**Exercise aim:**
Restate all of the records below exactly. Do not carry over any image.

[Saved entries]
▼

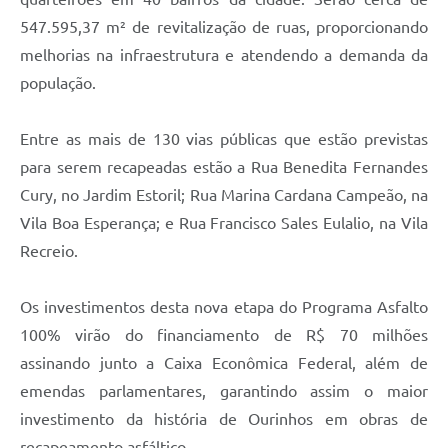
547.595,37 m² de revitalização de ruas, proporcionando
melhorias na infraestrutura e atendendo a demanda da
população.
Entre as mais de 130 vias públicas que estão previstas
para serem recapeadas estão a Rua Benedita Fernandes
Cury, no Jardim Estoril; Rua Marina Cardana Campeão, na
Vila Boa Esperança; e Rua Francisco Sales Eulalio, na Vila
Recreio.
Os investimentos desta nova etapa do Programa Asfalto
100% virão do financiamento de R$ 70 milhões
assinando junto a Caixa Econômica Federal, além de
emendas parlamentares, garantindo assim o maior
investimento da história de Ourinhos em obras de
recapeamento asfáltico.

▲

**Result of the task:**
547.595,37 m² de revitalização de ruas, proporcionando
melhorias na infraestrutura e atendendo a demanda da
população.
Entre as mais de 130 vias públicas que estão previstas
para serem recapeadas estão a Rua Benedita Fernandes
Cury, no Jardim Estoril; Rua Marina Cardana Campeão, na
Vila Boa Esperança; e Rua Francisco Sales Eulalio, na Vila
Recreio.
Os investimentos desta nova etapa do Programa Asfalto
100% virão do financiamento de R$ 70 milhões
assinando junto a Caixa Econômica Federal, além de
emendas parlamentares, garantindo assim o maior
investimento da história de Ourinhos em obras de
recapeamento asfáltico.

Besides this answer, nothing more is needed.